Penn State Altoona faculty and students presented at the recent annual Pennsylvania Academy of Science (PAS) meeting held at Indiana University of Pennsylvania.
Edward Levri, associate professor in biology at Penn State Altoona and out-going president of PAS, organized a day-long symposium on alternative energy. Eleven scholars, including two from Penn State Altoona, covered all aspects of the topic. Brian Black, Distinguished Professor of history and environmental studies delivered the opening paper “Leaping the Gap: Tracing Energy Transitions in World History.” Richard Flarend, associate professor in physics, discussed “Solar Energy and Market Suppression: How Solar Benefits Everyone.”
PAS is also a forum for students to deliver their own research.
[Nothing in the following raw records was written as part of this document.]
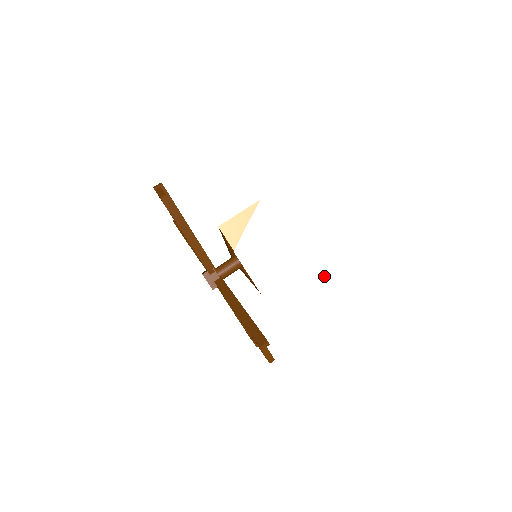
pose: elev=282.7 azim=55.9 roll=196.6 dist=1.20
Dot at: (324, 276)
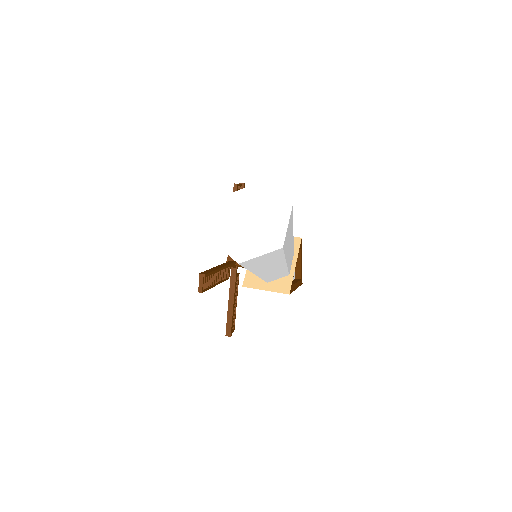
Dot at: (244, 240)
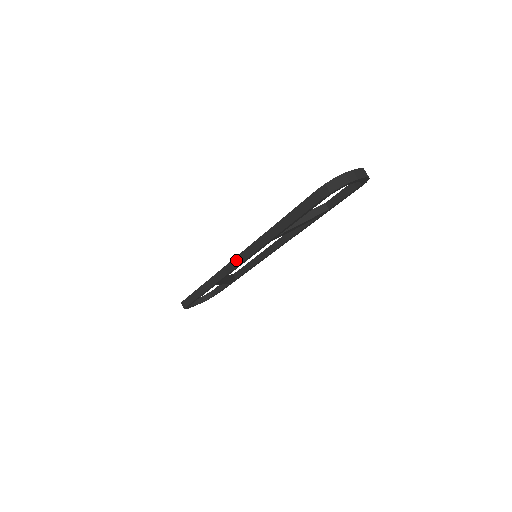
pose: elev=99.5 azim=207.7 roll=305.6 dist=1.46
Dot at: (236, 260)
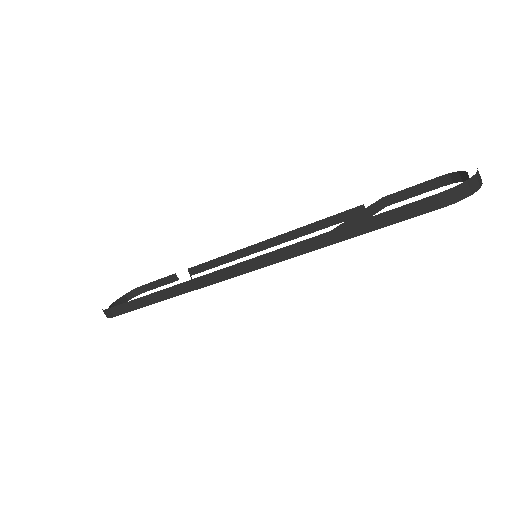
Dot at: (241, 266)
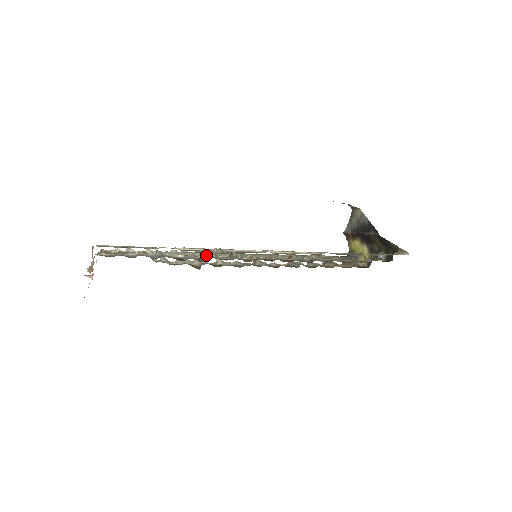
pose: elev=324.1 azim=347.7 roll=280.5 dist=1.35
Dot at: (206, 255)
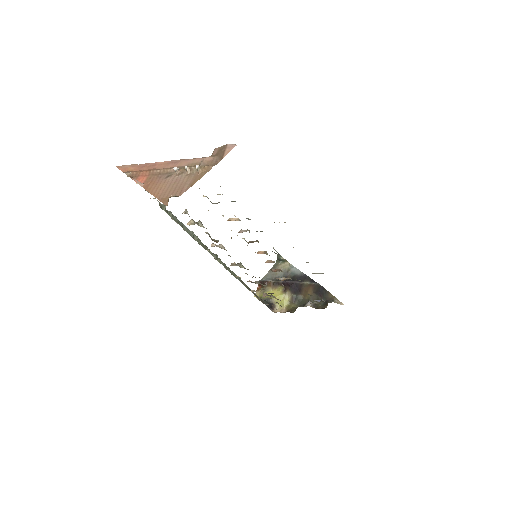
Dot at: occluded
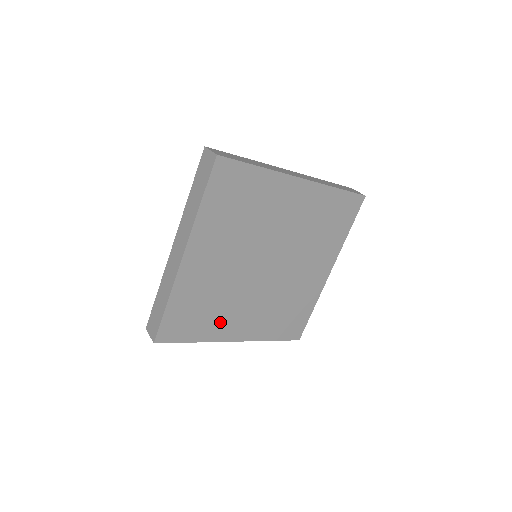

At this year’s meeting, Penn State Altoona students presenting included: Michelle Smithbauer, "The effect of floral height on pollinator visitation in Mountain Laurel"; Rachel Mills and Krista Silvis, "The effect of habitat type on the growth and reproduction of the invasive New Zealand snail"; and Colin Berkheimer and Tessa Woods, "Habitat type and the interaction between the invasive New Zealand mud snail and native gastropods in Polecat Creek, Wyoming."
The Pennsylvania Academy of Science strives to advance the pursuit and application of science within the Commonwealth in both academic and industrial settings.